LA OTRA ORILLA
Se nos fue Salmona, queda la luz de sus ojos
Tengo que saltar por encima del pudor para hablar de Rogelio Salmona. Son cosas del alma que no debería contar; son asuntos personales que quizás no interesan al lector, pero no encuentro otra manera de expresar mi admiración y mi afecto por el amigo que se ha ido.
Muchas veces, en las indescifrables montañas en las que me perdí por años, en la soledad de las noches, pensaba que el día en que volviera a vivir en la ciudad tendría que hacerlo en un lugar construido por Salmona.
Sentía el viento indomable que golpea sin cesar los árboles en el cielo abierto del campo y me acordaba de que, en los pasillos y laberintos forjados por Salmona, el viento deambula con una insospechada mansedumbre.
Evocaba esa mágica manera de contar con el viento, de recuperar el viento, de llevarlo al interior de los edificios mediante aberturas dejadas en los dinteles o en las ventanas engañosas. El artificio es bello: el aire choca contra el tejido de ladrillo y pierde el ímpetu y se cuela con timidez por los orificios.
En ocasiones, desde la hamaca o debajo del emparrado de una improvisada cama, podía contar las estrellas o mirar embelesado la Luna durante largas horas y entendía el asombro y la alegría de un amigo que vivió en un apartamento en el centro de Bogotá y alguna vez me contó que Salmona era capaz de llevar el brillo del cielo a la tranquila noche de una habitación acudiendo a medidos ventanales.
Cuando vine de nuevo a la ciudad, a la paz, a la vida civil, busqué con afán un lugar que tuviera la huella del arquitecto mítico y encontré un pequeño apartamento en Bogotá y tuve la suerte de conseguir un crédito para hacerme al sitio. He vivido en ese rincón desde 1995 y en este tiempo no solo he disfrutado del desafió que el sol les planta a los muros inermes en los atardeceres, sino que he visitado poco a poco muchos de los edificios diseñados por Salmona en Bogotá y en otros lugares del país.
=====
Explica, por favor, por qué, según el texto sobre Salmona, el viento se cuela con timidez en los edificios del arquitecto. Hazlo en una a tres oraciones. Responde únicamente con lo que dice el texto sobre Salmona.
=====
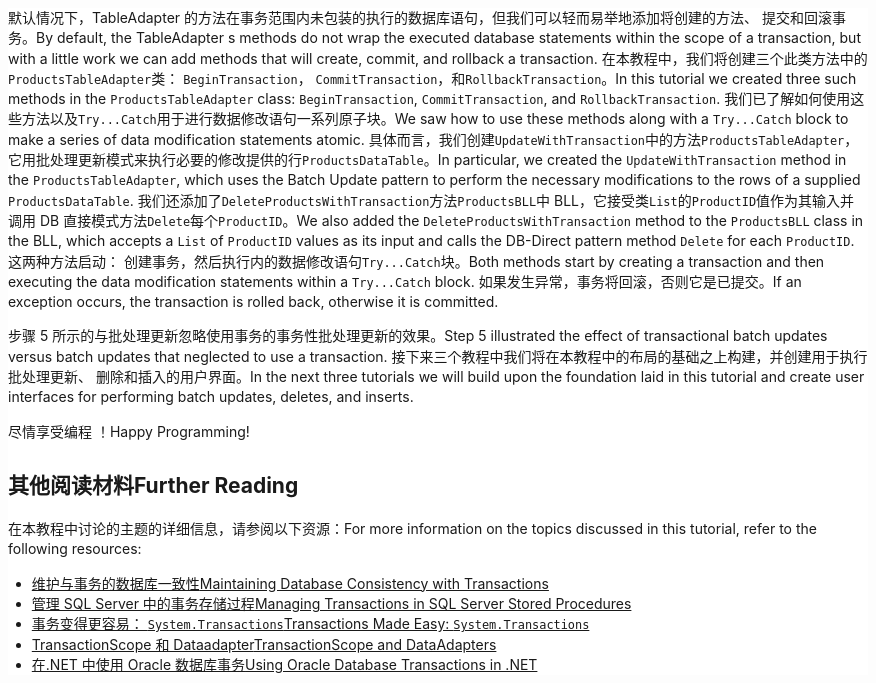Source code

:<span data-ttu-id="c2af3-298">默认情况下，TableAdapter 的方法在事务范围内未包装的执行的数据库语句，但我们可以轻而易举地添加将创建的方法、 提交和回滚事务。</span><span class="sxs-lookup"><span data-stu-id="c2af3-298">By default, the TableAdapter s methods do not wrap the executed database statements within the scope of a transaction, but with a little work we can add methods that will create, commit, and rollback a transaction.</span></span> <span data-ttu-id="c2af3-299">在本教程中，我们将创建三个此类方法中的`ProductsTableAdapter`类： `BeginTransaction`， `CommitTransaction`，和`RollbackTransaction`。</span><span class="sxs-lookup"><span data-stu-id="c2af3-299">In this tutorial we created three such methods in the `ProductsTableAdapter` class: `BeginTransaction`, `CommitTransaction`, and `RollbackTransaction`.</span></span> <span data-ttu-id="c2af3-300">我们已了解如何使用这些方法以及`Try...Catch`用于进行数据修改语句一系列原子块。</span><span class="sxs-lookup"><span data-stu-id="c2af3-300">We saw how to use these methods along with a `Try...Catch` block to make a series of data modification statements atomic.</span></span> <span data-ttu-id="c2af3-301">具体而言，我们创建`UpdateWithTransaction`中的方法`ProductsTableAdapter`，它用批处理更新模式来执行必要的修改提供的行`ProductsDataTable`。</span><span class="sxs-lookup"><span data-stu-id="c2af3-301">In particular, we created the `UpdateWithTransaction` method in the `ProductsTableAdapter`, which uses the Batch Update pattern to perform the necessary modifications to the rows of a supplied `ProductsDataTable`.</span></span> <span data-ttu-id="c2af3-302">我们还添加了`DeleteProductsWithTransaction`方法`ProductsBLL`中 BLL，它接受类`List`的`ProductID`值作为其输入并调用 DB 直接模式方法`Delete`每个`ProductID`。</span><span class="sxs-lookup"><span data-stu-id="c2af3-302">We also added the `DeleteProductsWithTransaction` method to the `ProductsBLL` class in the BLL, which accepts a `List` of `ProductID` values as its input and calls the DB-Direct pattern method `Delete` for each `ProductID`.</span></span> <span data-ttu-id="c2af3-303">这两种方法启动： 创建事务，然后执行内的数据修改语句`Try...Catch`块。</span><span class="sxs-lookup"><span data-stu-id="c2af3-303">Both methods start by creating a transaction and then executing the data modification statements within a `Try...Catch` block.</span></span> <span data-ttu-id="c2af3-304">如果发生异常，事务将回滚，否则它是已提交。</span><span class="sxs-lookup"><span data-stu-id="c2af3-304">If an exception occurs, the transaction is rolled back, otherwise it is committed.</span></span>

<span data-ttu-id="c2af3-305">步骤 5 所示的与批处理更新忽略使用事务的事务性批处理更新的效果。</span><span class="sxs-lookup"><span data-stu-id="c2af3-305">Step 5 illustrated the effect of transactional batch updates versus batch updates that neglected to use a transaction.</span></span> <span data-ttu-id="c2af3-306">接下来三个教程中我们将在本教程中的布局的基础之上构建，并创建用于执行批处理更新、 删除和插入的用户界面。</span><span class="sxs-lookup"><span data-stu-id="c2af3-306">In the next three tutorials we will build upon the foundation laid in this tutorial and create user interfaces for performing batch updates, deletes, and inserts.</span></span>

<span data-ttu-id="c2af3-307">尽情享受编程 ！</span><span class="sxs-lookup"><span data-stu-id="c2af3-307">Happy Programming!</span></span>

## <a name="further-reading"></a><span data-ttu-id="c2af3-308">其他阅读材料</span><span class="sxs-lookup"><span data-stu-id="c2af3-308">Further Reading</span></span>

<span data-ttu-id="c2af3-309">在本教程中讨论的主题的详细信息，请参阅以下资源：</span><span class="sxs-lookup"><span data-stu-id="c2af3-309">For more information on the topics discussed in this tutorial, refer to the following resources:</span></span>

- [<span data-ttu-id="c2af3-310">维护与事务的数据库一致性</span><span class="sxs-lookup"><span data-stu-id="c2af3-310">Maintaining Database Consistency with Transactions</span></span>](http://aspnet.4guysfromrolla.com/articles/072705-1.aspx)
- [<span data-ttu-id="c2af3-311">管理 SQL Server 中的事务存储过程</span><span class="sxs-lookup"><span data-stu-id="c2af3-311">Managing Transactions in SQL Server Stored Procedures</span></span>](http://www.4guysfromrolla.com/webtech/080305-1.shtml)
- [<span data-ttu-id="c2af3-312">事务变得更容易： `System.Transactions`</span><span class="sxs-lookup"><span data-stu-id="c2af3-312">Transactions Made Easy: `System.Transactions`</span></span>](https://blogs.msdn.com/florinlazar/archive/2004/07/23/192239.aspx)
- [<span data-ttu-id="c2af3-313">TransactionScope 和 Dataadapter</span><span class="sxs-lookup"><span data-stu-id="c2af3-313">TransactionScope and DataAdapters</span></span>](http://andyclymer.blogspot.com/2007/01/transactionscope-and-dataadapters.html)
- [<span data-ttu-id="c2af3-314">在.NET 中使用 Oracle 数据库事务</span><span class="sxs-lookup"><span data-stu-id="c2af3-314">Using Oracle Database Transactions in .NET</span></span>](http://www.oracle.com/technology/pub/articles/price_dbtrans_dotnet.html)
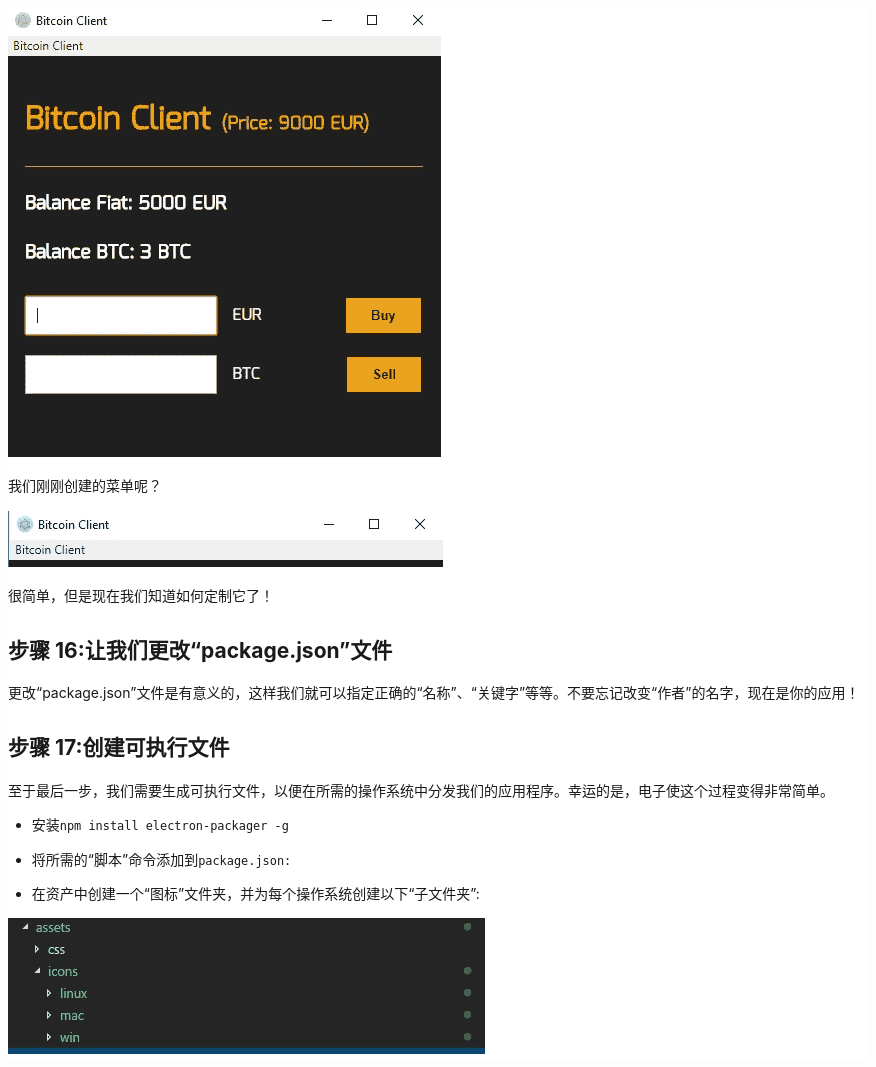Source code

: ![](img/9728af9d9c14b90ab2544d6797b41a49.png)

我们刚刚创建的菜单呢？

![](img/8165002479e48c4a1c2130c533029e50.png)

很简单，但是现在我们知道如何定制它了！

## 步骤 16:让我们更改“package.json”文件

更改“package.json”文件是有意义的，这样我们就可以指定正确的“名称”、“关键字”等等。不要忘记改变“作者”的名字，现在是你的应用！

## 步骤 17:创建可执行文件

至于最后一步，我们需要生成可执行文件，以便在所需的操作系统中分发我们的应用程序。幸运的是，电子使这个过程变得非常简单。

*   安装`npm install electron-packager -g`
*   将所需的“脚本”命令添加到`package.json:`

*   在资产中创建一个“图标”文件夹，并为每个操作系统创建以下“子文件夹”:

![](img/e09644436e1f579094fd02a948fae88a.png)
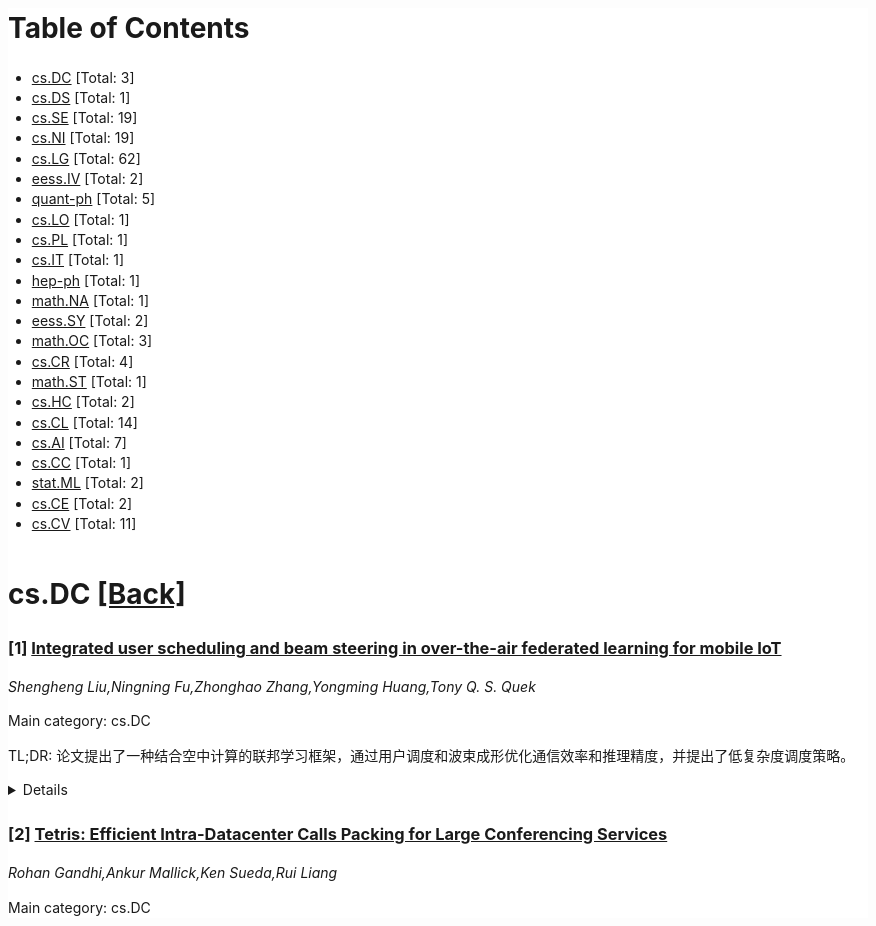 <div id=toc></div>

# Table of Contents

- [cs.DC](#cs.DC) [Total: 3]
- [cs.DS](#cs.DS) [Total: 1]
- [cs.SE](#cs.SE) [Total: 19]
- [cs.NI](#cs.NI) [Total: 19]
- [cs.LG](#cs.LG) [Total: 62]
- [eess.IV](#eess.IV) [Total: 2]
- [quant-ph](#quant-ph) [Total: 5]
- [cs.LO](#cs.LO) [Total: 1]
- [cs.PL](#cs.PL) [Total: 1]
- [cs.IT](#cs.IT) [Total: 1]
- [hep-ph](#hep-ph) [Total: 1]
- [math.NA](#math.NA) [Total: 1]
- [eess.SY](#eess.SY) [Total: 2]
- [math.OC](#math.OC) [Total: 3]
- [cs.CR](#cs.CR) [Total: 4]
- [math.ST](#math.ST) [Total: 1]
- [cs.HC](#cs.HC) [Total: 2]
- [cs.CL](#cs.CL) [Total: 14]
- [cs.AI](#cs.AI) [Total: 7]
- [cs.CC](#cs.CC) [Total: 1]
- [stat.ML](#stat.ML) [Total: 2]
- [cs.CE](#cs.CE) [Total: 2]
- [cs.CV](#cs.CV) [Total: 11]


<div id='cs.DC'></div>

# cs.DC [[Back]](#toc)

### [1] [Integrated user scheduling and beam steering in over-the-air federated learning for mobile IoT](https://arxiv.org/abs/2508.00341)
*Shengheng Liu,Ningning Fu,Zhonghao Zhang,Yongming Huang,Tony Q. S. Quek*

Main category: cs.DC

TL;DR: 论文提出了一种结合空中计算的联邦学习框架，通过用户调度和波束成形优化通信效率和推理精度，并提出了低复杂度调度策略。


<details><summary>Details</summary></details>


### [2] [Tetris: Efficient Intra-Datacenter Calls Packing for Large Conferencing Services](https://arxiv.org/abs/2508.00426)
*Rohan Gandhi,Ankur Mallick,Ken Sueda,Rui Liang*

Main category: cs.DC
=====
Resultado del ejercicio: Porque el aire choca contra el tejido de ladrillo y pierde el ímpetu antes de entrar. Solo entonces se cuela por las aberturas dejadas en los dinteles o en las ventanas engañosas.